__What you will do__. From the listing below, please restate exactly the lines beginning at the one with "- lesion 2 (nodule, hilum" and ending at the one with "Hospital-stay facts (about", both included, and skip the pictures.

__Supplied material__.

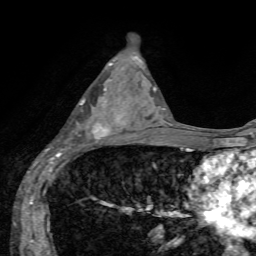
Breast MRI, one axial slice; position 33 of 72 along the scan axis; cropped to one breast; dynamic contrast-enhanced series, time point 2 of 7 at this slice position (early post-contrast); 1.5 T; TE 4.2 ms, TR 8.7 ms; 256 × 256 image matrix, field of view 180 × 180 mm. Female patient.
Outlined on this slice (semi-automatically segmented with operator editing):
- enhancing-tissue mask used for the functional tumour volume (all voxels passing the contrast-enhancement thresholds inside the analysis volume; usually the tumour): bounding box (x1, y1, x2, y2) in pixels: (57, 80, 129, 155)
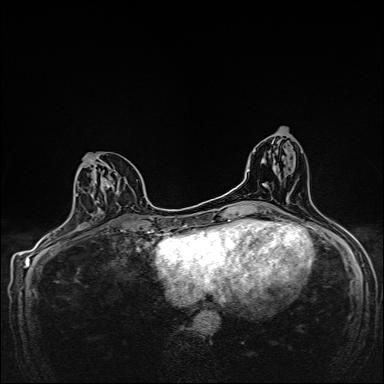
Breast MRI, one axial slice; slice 74 of 160 in the series (ordered by position); dynamic contrast-enhanced series, time point 2 of 7 at this slice position (early post-contrast); 1.5 T; TE 2.4 ms, TR 5.2 ms; 1 mm slice thickness; 384 × 384 image matrix, field of view 280 × 280 mm. Female patient.
Outlined on this slice (semi-automatic segmentation, software-assisted and operator-edited):
- enhancing-tissue mask used for the functional tumour volume (all voxels passing the contrast-enhancement thresholds inside the analysis volume; usually the tumour): bounding box (x1, y1, x2, y2) in pixels: (75, 154, 120, 222)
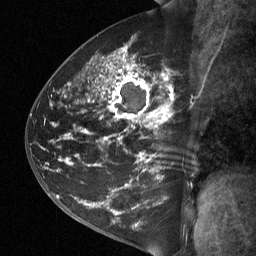
Breast MRI (dynamic contrast-enhanced), one sagittal slice. Slice 36 of 64 in the series (ordered by position). Dynamic contrast-enhanced study with each time point stored as its own series, time point 2 of 3 at this slice position (early post-contrast, ordered by acquisition time). 1.5 T. TE 4.8 ms, TR 27 ms. 2 mm slice thickness. 256 × 256 image matrix, field of view 200 × 200 mm. Patient: female, 42 years. Case-level facts recorded for this patient, not image findings: setting: breast cancer imaged before/during neoadjuvant chemotherapy; receptor status: triple-negative.
Outlined on this slice (semi-automatic segmentation, software-assisted and operator-edited):
- analysis volume of interest (the breast-tissue region the enhancement analysis was run in; not a lesion): bounding box [x1, y1, x2, y2] px = [49, 45, 200, 197]
- tumour enhancement mask (voxels above the 90 % enhancement threshold inside the analysis volume of interest): [70, 53, 174, 186]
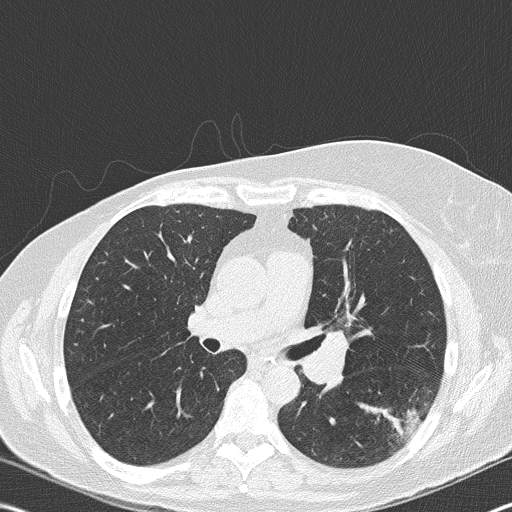
Low-dose screening chest CT, one axial slice; slice 105 of 177 in the series (ordered by position); reconstruction kernel B50f; 120 kVp; lung window (W 1500 / L -600 HU); 2 mm slice thickness; 512 × 512 image matrix.
Annotated regions visible in this slice (expert manual segmentation):
- lesion 1 (tumor, upper lobe of right lung): bounding box (x1, y1, x2, y2) in pixels: (363, 405, 421, 440)
- lesion 2 (nodule, hilum of left lung): (304, 330, 346, 387)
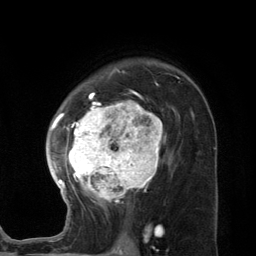
Breast MRI (dynamic contrast-enhanced), one axial slice; position 86 of 134 along the scan axis; cropped to one breast; dynamic contrast-enhanced series, time point 2 of 7 at this slice position (early post-contrast); 3 T; TE 2.8 ms, TR 7.3 ms; 256 × 256 image matrix, field of view 180 × 180 mm. Female patient.
Annotated regions visible in this slice (semi-automatic segmentation, software-assisted and operator-edited):
- enhancing-tissue mask used for the functional tumour volume (all voxels passing the contrast-enhancement thresholds inside the analysis volume; usually the tumour): bounding box <46,73,173,210> (left, top, right, bottom; pixels)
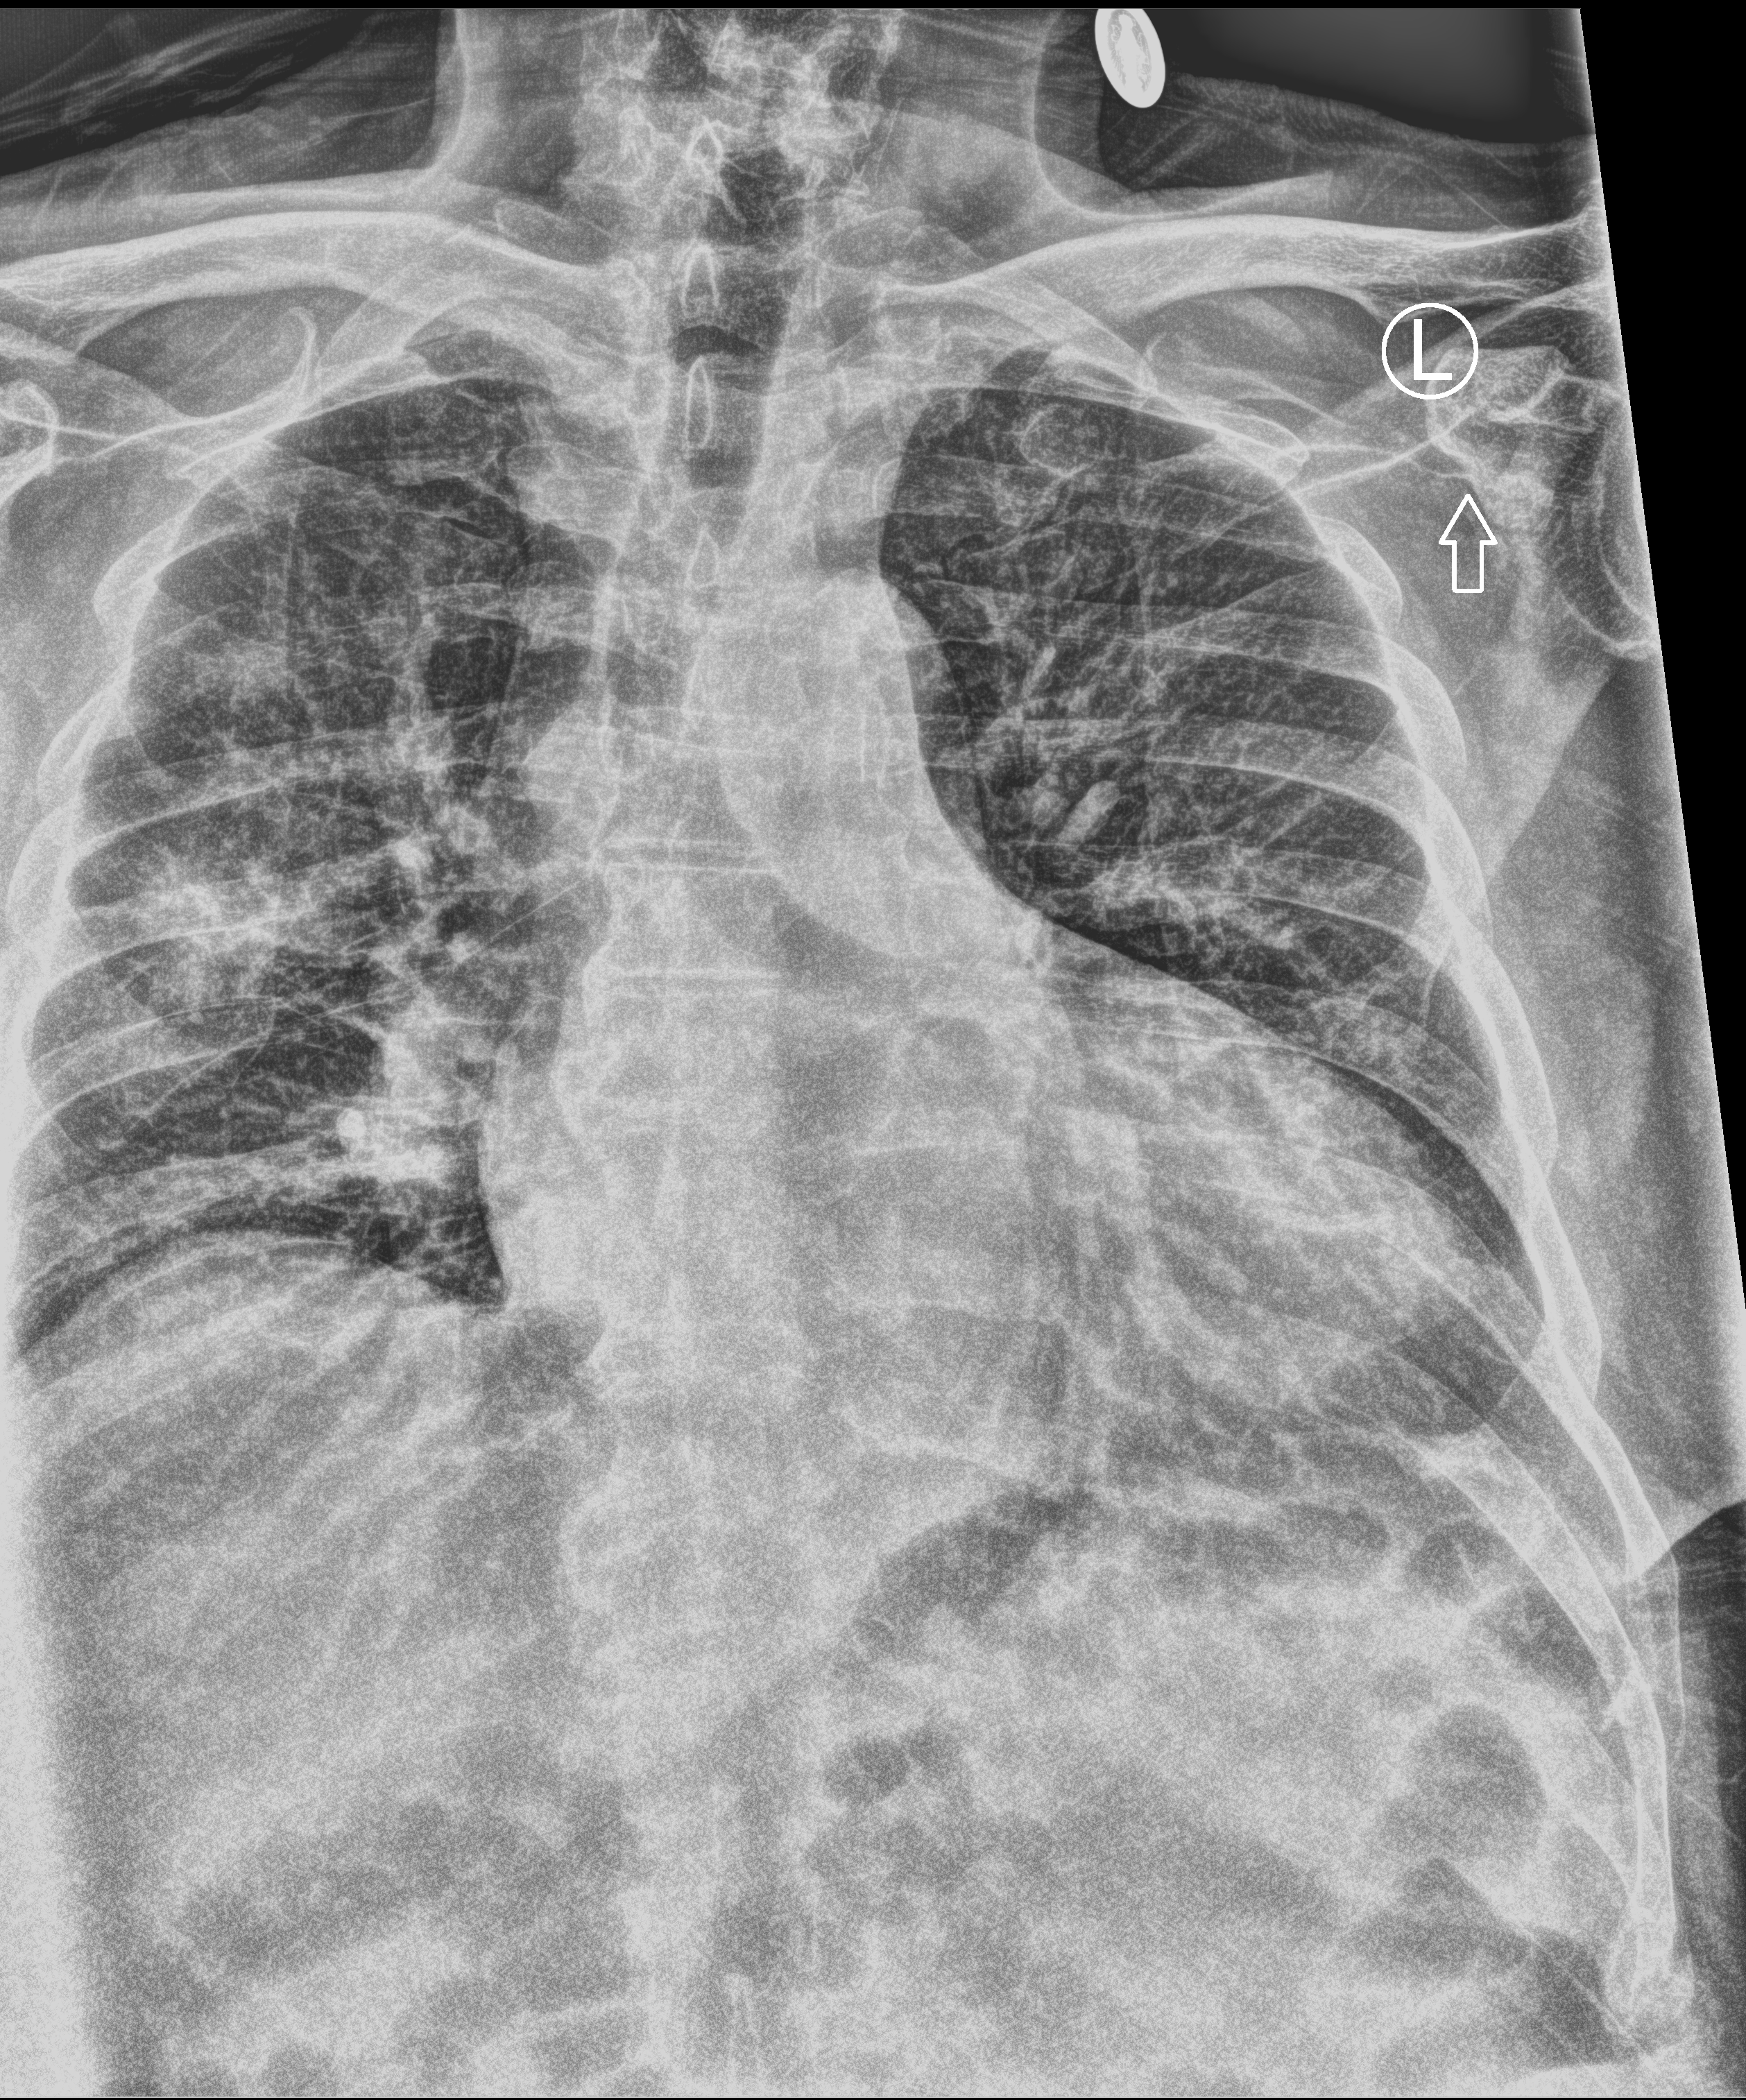
Bedside chest radiograph (computed radiography); anteroposterior (AP) projection. Male patient hospitalised with COVID-19, age 75–90 years.
Hospital-stay facts (about this admission, not read from this image; timing relative to this image not recorded): mechanically ventilated during this hospital stay: no.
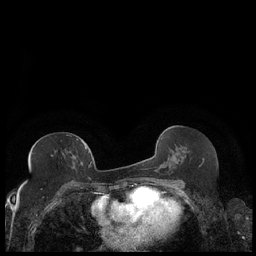
Breast MRI (dynamic contrast-enhanced), one axial slice. Slice 105 of 248 in the series (ordered by position). Dynamic contrast-enhanced series, time point 2 of 7 at this slice position (early post-contrast). 1.5 T. TE 1.9 ms, TR 4.2 ms. 0.8 mm slice thickness. 256 × 256 image matrix. Female patient.
Structures marked on this image (semi-automatic segmentation, software-assisted and operator-edited):
- enhancing-tissue mask used for the functional tumour volume (all voxels passing the contrast-enhancement thresholds inside the analysis volume; usually the tumour): bounding box (x1, y1, x2, y2) in pixels: (28, 141, 89, 163)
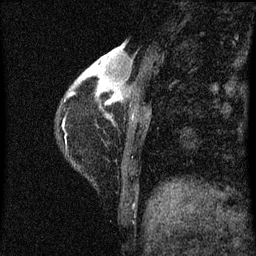
Breast MRI (dynamic contrast-enhanced), one sagittal slice. Slice 13 of 60 in the series (ordered by position). Dynamic contrast-enhanced series, image 2 of 3 at this slice position (ordered by acquisition). 1.5 T. TE 4.2 ms, TR 8 ms. 256 × 256 image matrix, field of view 180 × 180 mm. Patient: female, 38 years.
Structures marked on this image (semi-automatic segmentation, software-assisted and operator-edited):
- analysis volume of interest (the breast-tissue region the enhancement analysis was run in; not a lesion): bounding box (x1, y1, x2, y2) in pixels: (67, 42, 144, 127)
- tumour enhancement mask (voxels above the 70 % enhancement threshold inside the analysis volume of interest): (68, 62, 122, 103)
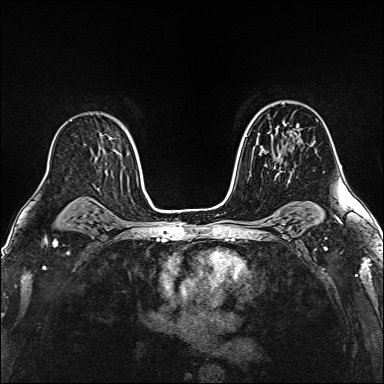
Breast MRI (dynamic contrast-enhanced), one axial slice. Slice 99 of 160 in the series (ordered by position). Dynamic contrast-enhanced series, time point 2 of 6 at this slice position (early post-contrast). 1.5 T. TE 2.4 ms, TR 5.2 ms. 384 × 384 image matrix, field of view 290 × 290 mm. Female patient.
Structures marked on this image (semi-automatically segmented with operator editing):
- enhancing-tissue mask used for the functional tumour volume (all voxels passing the contrast-enhancement thresholds inside the analysis volume; usually the tumour): bounding box [x1, y1, x2, y2] px = [276, 126, 294, 179]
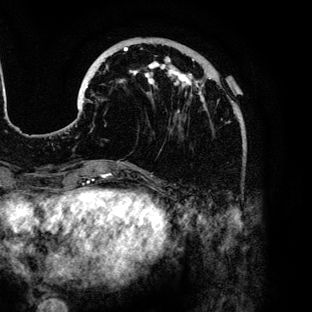
Breast MRI (dynamic contrast-enhanced), one axial slice; position 36 of 136 along the scan axis; cropped to one breast; dynamic contrast-enhanced series, time point 2 of 6 at this slice position (early post-contrast); 3 T; TE 4.2 ms, TR 7.9 ms; 1.2 mm slice thickness; 312 × 312 image matrix, field of view 207 × 207 mm. Female patient.
Annotated regions visible in this slice (semi-automatic segmentation, software-assisted and operator-edited):
- enhancing-tissue mask used for the functional tumour volume (all voxels passing the contrast-enhancement thresholds inside the analysis volume; usually the tumour): bounding box [x1, y1, x2, y2] px = [83, 47, 233, 113]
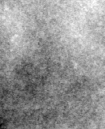
Region of interest cut from a scanned film mammogram (one marked finding); right breast; CC view.
Finding: calcifications, morphology pleomorphic, distribution clustered; BI-RADS assessment category 4; subtlety rating 3 on a 1 (subtle) to 5 (obvious) scale; pathology (as recorded): malignant.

__Finished exercise__.
- lesion 2 (nodule, hilum of left lung): (304, 330, 346, 387)
Breast MRI (dynamic contrast-enhanced), one axial slice; position 86 of 134 along the scan axis; cropped to one breast; dynamic contrast-enhanced series, time point 2 of 7 at this slice position (early post-contrast); 3 T; TE 2.8 ms, TR 7.3 ms; 256 × 256 image matrix, field of view 180 × 180 mm. Female patient.
Annotated regions visible in this slice (semi-automatic segmentation, software-assisted and operator-edited):
- enhancing-tissue mask used for the functional tumour volume (all voxels passing the contrast-enhancement thresholds inside the analysis volume; usually the tumour): bounding box <46,73,173,210> (left, top, right, bottom; pixels)
Bedside chest radiograph (computed radiography); anteroposterior (AP) projection. Male patient hospitalised with COVID-19, age 75–90 years.
Hospital-stay facts (about this admission, not read from this image; timing relative to this image not recorded): mechanically ventilated during this hospital stay: no.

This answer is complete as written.